═════ Extracted entries ═════

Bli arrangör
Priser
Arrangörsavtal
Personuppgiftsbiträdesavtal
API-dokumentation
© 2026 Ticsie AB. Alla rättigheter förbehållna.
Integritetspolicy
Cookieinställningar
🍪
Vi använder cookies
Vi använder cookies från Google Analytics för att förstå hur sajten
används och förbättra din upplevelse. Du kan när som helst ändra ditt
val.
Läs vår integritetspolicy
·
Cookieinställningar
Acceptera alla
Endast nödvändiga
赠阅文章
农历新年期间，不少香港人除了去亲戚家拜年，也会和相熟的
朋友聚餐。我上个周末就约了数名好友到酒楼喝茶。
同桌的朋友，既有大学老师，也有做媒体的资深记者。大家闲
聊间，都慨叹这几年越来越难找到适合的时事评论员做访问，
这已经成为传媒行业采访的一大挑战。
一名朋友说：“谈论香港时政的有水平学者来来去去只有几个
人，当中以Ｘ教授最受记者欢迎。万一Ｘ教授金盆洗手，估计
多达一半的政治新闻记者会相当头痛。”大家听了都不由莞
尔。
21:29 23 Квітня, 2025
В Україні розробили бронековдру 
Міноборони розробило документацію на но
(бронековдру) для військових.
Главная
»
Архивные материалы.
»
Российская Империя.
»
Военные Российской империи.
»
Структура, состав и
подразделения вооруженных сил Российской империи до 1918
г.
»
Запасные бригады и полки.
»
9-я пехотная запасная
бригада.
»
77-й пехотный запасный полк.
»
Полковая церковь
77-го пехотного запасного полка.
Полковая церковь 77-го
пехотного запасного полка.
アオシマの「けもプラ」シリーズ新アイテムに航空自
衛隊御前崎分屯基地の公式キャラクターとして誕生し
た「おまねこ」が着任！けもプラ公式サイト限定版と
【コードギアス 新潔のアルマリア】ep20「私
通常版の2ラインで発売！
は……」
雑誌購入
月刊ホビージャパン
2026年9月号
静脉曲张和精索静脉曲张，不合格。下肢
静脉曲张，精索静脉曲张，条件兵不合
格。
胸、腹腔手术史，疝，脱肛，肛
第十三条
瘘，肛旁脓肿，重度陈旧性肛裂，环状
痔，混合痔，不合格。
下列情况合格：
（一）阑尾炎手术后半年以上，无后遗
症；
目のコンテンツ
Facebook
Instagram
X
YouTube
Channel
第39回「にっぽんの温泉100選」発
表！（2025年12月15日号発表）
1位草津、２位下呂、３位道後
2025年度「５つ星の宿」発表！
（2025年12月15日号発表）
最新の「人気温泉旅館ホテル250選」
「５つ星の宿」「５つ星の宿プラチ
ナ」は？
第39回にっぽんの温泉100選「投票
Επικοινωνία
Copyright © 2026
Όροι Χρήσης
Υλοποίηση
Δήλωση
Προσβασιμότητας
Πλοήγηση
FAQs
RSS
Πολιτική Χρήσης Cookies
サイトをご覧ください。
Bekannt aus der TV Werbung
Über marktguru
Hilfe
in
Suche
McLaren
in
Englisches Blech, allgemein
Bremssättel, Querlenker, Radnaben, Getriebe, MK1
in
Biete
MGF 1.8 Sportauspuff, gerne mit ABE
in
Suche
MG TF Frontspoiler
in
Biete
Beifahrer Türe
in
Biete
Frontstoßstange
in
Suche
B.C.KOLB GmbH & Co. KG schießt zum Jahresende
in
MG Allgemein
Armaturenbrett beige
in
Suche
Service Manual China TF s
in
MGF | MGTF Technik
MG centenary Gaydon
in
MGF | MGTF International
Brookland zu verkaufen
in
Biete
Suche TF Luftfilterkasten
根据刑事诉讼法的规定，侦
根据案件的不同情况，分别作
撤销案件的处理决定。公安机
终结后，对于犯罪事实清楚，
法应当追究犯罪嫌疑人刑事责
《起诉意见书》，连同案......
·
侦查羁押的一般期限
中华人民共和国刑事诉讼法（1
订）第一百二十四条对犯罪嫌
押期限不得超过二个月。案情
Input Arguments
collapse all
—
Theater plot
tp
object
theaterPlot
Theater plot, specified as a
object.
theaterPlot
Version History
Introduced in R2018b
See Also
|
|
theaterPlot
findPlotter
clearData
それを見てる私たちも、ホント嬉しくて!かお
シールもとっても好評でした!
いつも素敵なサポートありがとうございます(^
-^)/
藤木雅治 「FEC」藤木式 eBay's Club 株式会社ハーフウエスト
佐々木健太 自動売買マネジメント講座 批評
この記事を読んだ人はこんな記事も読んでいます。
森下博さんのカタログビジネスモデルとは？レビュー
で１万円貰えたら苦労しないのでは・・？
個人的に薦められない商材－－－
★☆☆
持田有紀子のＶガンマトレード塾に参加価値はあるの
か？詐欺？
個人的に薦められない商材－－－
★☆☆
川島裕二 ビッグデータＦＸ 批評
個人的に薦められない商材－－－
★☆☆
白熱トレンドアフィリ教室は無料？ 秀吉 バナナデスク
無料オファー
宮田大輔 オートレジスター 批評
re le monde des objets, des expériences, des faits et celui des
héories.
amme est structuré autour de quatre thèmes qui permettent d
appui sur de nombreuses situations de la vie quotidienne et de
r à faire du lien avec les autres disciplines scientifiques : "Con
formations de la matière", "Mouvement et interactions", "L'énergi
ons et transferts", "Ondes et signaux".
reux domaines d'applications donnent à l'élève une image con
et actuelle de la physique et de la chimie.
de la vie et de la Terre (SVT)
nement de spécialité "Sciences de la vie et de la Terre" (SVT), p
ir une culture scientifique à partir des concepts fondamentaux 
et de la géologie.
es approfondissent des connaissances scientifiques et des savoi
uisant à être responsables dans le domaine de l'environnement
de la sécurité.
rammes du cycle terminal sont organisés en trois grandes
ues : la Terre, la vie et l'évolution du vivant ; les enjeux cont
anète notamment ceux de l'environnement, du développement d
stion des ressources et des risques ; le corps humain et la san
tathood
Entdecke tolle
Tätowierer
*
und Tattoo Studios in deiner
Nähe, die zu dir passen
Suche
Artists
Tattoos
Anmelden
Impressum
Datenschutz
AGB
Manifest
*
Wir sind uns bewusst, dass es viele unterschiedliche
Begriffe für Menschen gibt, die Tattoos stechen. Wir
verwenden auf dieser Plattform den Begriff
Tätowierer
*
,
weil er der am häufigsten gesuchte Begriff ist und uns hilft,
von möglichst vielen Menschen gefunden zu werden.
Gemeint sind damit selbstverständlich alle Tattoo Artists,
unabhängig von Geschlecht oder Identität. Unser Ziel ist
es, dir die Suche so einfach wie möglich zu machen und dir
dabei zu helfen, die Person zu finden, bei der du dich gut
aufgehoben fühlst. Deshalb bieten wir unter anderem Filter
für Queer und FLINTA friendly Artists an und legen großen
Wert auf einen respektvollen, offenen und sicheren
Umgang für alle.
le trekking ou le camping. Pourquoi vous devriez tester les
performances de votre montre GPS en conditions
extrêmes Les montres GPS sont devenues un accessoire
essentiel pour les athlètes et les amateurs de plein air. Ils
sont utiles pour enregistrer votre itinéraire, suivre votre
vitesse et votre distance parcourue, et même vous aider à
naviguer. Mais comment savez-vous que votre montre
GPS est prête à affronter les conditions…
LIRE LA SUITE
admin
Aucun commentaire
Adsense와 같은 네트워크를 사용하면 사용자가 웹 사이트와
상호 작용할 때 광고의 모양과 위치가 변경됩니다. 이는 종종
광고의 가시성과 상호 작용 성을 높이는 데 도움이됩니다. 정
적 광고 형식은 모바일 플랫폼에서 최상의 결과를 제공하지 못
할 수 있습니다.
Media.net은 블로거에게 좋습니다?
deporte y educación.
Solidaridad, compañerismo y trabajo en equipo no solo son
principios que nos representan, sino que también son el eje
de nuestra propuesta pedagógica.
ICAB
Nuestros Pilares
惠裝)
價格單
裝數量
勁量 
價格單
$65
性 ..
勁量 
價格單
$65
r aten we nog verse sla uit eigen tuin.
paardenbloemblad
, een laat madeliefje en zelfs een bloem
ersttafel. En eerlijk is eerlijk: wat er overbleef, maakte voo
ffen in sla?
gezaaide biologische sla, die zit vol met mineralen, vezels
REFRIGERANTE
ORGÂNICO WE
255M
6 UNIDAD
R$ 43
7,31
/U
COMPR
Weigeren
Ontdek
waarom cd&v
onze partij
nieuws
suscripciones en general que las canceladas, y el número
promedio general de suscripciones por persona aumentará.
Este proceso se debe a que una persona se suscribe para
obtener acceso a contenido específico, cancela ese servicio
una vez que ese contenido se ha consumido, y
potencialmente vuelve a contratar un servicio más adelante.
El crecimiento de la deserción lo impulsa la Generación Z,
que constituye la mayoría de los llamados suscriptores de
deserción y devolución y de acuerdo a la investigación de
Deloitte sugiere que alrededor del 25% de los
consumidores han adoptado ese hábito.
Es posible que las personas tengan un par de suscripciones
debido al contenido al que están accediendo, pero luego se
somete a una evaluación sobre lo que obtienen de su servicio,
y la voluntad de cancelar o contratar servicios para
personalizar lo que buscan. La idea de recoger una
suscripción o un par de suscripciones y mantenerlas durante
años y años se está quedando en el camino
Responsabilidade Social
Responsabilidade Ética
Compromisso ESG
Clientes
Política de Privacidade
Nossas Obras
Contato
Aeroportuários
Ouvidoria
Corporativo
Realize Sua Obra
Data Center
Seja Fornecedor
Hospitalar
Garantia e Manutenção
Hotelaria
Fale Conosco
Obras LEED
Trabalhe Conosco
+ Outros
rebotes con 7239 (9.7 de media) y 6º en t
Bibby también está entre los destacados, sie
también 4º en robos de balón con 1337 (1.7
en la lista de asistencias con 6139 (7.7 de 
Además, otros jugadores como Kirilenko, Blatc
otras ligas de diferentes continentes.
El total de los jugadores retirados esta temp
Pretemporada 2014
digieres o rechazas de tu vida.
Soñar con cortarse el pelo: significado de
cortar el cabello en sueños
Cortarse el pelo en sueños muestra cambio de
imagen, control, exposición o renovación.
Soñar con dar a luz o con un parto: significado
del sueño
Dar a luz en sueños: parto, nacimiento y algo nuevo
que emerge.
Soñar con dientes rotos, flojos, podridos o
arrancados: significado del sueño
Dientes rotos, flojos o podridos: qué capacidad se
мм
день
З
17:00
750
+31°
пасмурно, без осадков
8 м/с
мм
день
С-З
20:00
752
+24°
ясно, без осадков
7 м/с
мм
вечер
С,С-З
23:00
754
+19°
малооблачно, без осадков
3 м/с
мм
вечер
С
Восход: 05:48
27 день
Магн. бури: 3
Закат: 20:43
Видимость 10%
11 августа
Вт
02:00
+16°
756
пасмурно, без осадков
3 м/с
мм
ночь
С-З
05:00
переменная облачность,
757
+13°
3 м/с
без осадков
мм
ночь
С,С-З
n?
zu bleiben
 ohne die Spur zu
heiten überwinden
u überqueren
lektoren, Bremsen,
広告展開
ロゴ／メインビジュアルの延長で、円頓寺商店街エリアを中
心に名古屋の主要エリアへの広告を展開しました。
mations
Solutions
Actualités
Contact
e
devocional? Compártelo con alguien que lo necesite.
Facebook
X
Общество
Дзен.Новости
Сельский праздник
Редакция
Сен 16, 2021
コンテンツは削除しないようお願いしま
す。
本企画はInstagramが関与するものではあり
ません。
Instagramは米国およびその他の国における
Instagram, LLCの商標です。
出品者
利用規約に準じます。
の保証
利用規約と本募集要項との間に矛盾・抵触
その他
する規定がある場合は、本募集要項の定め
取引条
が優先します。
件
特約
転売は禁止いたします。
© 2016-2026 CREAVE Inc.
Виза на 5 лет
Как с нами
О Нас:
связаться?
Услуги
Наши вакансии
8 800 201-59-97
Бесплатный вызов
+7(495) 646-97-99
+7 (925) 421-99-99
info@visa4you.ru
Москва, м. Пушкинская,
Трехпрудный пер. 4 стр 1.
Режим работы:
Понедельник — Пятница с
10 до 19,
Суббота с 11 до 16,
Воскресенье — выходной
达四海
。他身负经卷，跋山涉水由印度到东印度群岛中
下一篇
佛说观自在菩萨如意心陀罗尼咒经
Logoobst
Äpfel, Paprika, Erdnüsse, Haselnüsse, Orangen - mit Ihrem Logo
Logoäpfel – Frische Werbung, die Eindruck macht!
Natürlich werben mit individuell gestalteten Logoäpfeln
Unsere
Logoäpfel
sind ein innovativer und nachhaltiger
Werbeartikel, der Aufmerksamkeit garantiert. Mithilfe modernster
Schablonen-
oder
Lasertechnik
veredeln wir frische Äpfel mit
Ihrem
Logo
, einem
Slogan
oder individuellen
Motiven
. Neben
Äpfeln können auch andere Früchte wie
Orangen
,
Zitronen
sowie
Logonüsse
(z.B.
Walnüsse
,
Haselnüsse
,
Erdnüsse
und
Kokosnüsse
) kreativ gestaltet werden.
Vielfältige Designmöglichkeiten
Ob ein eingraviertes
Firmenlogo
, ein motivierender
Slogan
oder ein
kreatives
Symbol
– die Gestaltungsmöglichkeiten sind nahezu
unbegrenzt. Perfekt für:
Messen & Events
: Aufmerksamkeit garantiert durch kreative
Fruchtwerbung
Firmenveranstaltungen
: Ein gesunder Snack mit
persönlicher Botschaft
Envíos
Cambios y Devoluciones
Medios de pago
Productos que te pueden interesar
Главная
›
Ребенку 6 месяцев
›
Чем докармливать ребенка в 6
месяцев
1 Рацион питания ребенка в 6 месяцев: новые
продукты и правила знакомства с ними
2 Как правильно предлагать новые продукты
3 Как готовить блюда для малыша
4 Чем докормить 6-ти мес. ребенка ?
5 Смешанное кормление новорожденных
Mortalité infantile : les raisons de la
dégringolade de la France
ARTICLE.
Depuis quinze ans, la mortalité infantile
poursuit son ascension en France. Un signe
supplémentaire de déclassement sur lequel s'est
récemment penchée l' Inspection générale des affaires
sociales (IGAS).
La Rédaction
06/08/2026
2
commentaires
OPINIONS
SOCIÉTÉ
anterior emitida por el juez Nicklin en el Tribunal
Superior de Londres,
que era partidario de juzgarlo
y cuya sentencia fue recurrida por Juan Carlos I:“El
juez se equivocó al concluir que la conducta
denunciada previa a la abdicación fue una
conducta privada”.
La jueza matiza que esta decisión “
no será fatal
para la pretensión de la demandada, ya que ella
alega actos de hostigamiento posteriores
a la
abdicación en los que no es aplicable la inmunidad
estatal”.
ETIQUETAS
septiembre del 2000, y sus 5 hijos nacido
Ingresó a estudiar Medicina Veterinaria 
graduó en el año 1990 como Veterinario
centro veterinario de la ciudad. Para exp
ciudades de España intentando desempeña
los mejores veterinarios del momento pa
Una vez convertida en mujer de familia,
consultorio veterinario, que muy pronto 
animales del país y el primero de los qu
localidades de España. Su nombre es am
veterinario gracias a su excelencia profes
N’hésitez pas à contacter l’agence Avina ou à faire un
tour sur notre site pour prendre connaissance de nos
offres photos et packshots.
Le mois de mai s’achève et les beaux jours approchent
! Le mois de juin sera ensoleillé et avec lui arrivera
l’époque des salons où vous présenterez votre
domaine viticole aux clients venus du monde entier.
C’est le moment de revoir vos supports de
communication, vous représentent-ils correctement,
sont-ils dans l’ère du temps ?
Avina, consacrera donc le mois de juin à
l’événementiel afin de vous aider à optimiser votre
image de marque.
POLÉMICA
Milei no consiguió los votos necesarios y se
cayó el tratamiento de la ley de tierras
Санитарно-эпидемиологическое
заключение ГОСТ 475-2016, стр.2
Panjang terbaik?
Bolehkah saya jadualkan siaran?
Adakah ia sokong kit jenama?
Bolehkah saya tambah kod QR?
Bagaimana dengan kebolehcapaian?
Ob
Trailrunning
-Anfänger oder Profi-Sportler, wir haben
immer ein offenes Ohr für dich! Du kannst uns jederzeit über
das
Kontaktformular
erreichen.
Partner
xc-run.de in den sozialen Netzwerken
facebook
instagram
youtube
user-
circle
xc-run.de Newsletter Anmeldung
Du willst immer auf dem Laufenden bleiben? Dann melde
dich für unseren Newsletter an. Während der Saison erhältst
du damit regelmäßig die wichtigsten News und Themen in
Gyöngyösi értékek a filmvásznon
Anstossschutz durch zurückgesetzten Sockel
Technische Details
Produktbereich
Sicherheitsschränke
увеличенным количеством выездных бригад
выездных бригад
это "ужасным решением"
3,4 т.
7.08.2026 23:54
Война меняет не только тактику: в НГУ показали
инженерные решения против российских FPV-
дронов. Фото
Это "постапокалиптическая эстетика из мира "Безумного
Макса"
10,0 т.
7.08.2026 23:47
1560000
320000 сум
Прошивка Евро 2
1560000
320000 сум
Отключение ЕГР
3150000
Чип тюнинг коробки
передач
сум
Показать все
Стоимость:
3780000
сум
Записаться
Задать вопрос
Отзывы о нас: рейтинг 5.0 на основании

═════

• **What is being asked**
Number of lines holding "Soñar" in the material: state it with no other words.

• **Exercise result**
3